■ Verilen Metin
== == ==

İşte Eğilmez’in o yazısının tamamı:
Sayın Başkan, Saygıdeğer Yönetim Kurulu Üyeleri,
Uzunca bir süre önce giderek kısırlaşan, giderek zevksiz hale gelen Türk futbolu ve Fenerbahçe hakkında yazı yazmamaya karar vermiştim. Ne var ki konu giderek futbol meselesinden çıkıp kulüplerin yaşamlarını sürdürüp sürdüremeyecekleri gibi finansal meselelere gelince bu kararımı bir seferlik askıya alıp bu açık mektubu yazmaya karar verdim.
Bu yazımı okuyan birçok kişi “sen iktisatçısın iktisat yaz futboldan ne anlarsın?” diyecek biliyorum. Ama bu görüş üç nedenle doğru değil: (1) 5 - 6 yaşından beri futbol izlerim. Ve bu işten iyi kötü anlarım. (2) Fenerbahçe’nin yaşadığı sorunlar futboldan ziyade yönetim sorunu. (3) Futbol benim gibi izleyiciler için oynandığına göre izleyici olarak benim de eleştiri hakkım var.

== == ==

■ Etkinlikler
#1 Türk futbolu ve Fenerbahçe hakkındaki açık mektuba göre yazar kaç yaşından beri futbol izlemektedir?
#2 Türk futbolu ve Fenerbahçe hakkındaki açık mektubu, son cümlesinden sonra gelecek şekilde sürdürünüz.

■ Sağlanan Veriler
== == ==

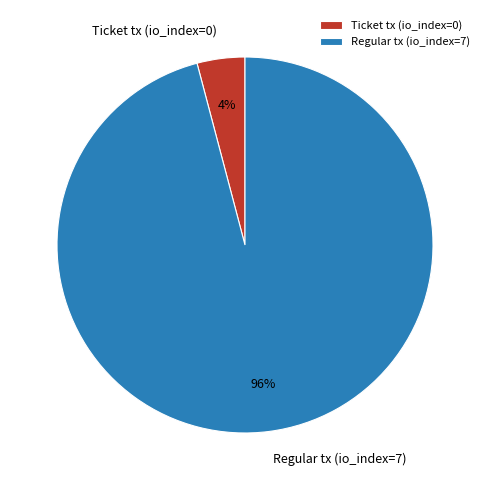

Which category accounts for the majority?

Regular tx (io_index=7)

== == ==

■ Alıştırma Sonuçları
#1 Yazar 5-6 yaşından beri futbol izlemektedir.

#2
Geçen yıl yapılan seçimleri kazanarak işbaşına geldiğinizde çıkardığınız finansal tablolar ve özellikle de borç durumu Fenerbahçe’nin sürdürülemez bir finansal yapı içinde olduğunu açık biçimde ortaya koyuyordu. Fenerbahçe, gelirleri TL ile olmasına karşın giderlerini (futbolcu ücretleri, transfer bedelleri vb) Euro ile yapıyor, kurda ortaya çıkan her artıştan ciddi darbeler yiyordu. Aradaki farkı kapatabilmek için bankalardan çoğu kez yöneticilerin kefaleti altında borç alınıyor ve kur artışına faiz yükü de binince finansal yapı bozulmaya devam ediyordu. UEFA’nın getirdiği sınırlamalara karşın bir yolu bulunarak bu sürdürülemez düzen sürdürülmeye çalışılıyordu.
Sizin göreve geldiğinizde yaptığınız açıklamalardan benim anladığım buydu. Bunun üzerine sizin bu düzeni değiştireceğinizi ve bundan böyle bu tür pahalı futbolcular almak yerine genç oyunculara önem vereceğinizi ve takımı, kulübün yetiştireceği oyunculardan oluşturacağınızı, belki bu takıma bir veya iki deneyimli oyuncuyu transfer edip katarak, finansal açıdan tutarlı yeni bir düzen kuracağınızı tahmin etmiştim. Böyle bir takım muhtemelen birkaç yıl şampiyon olamayacak, hatta üst sıralarda bile yer alamayacaktı ama bu yaklaşım kulübün finansal açıdan toparlanmasını sağlayacak ve Türk futbolunun geleceğini kurtaracak bir modele öncülük etmiş olacaktı. Üstelik çok büyük bir destekle göreve geldiğiniz için kimse de size bu kararınızdan dolayı ses çıkarmayacaktı.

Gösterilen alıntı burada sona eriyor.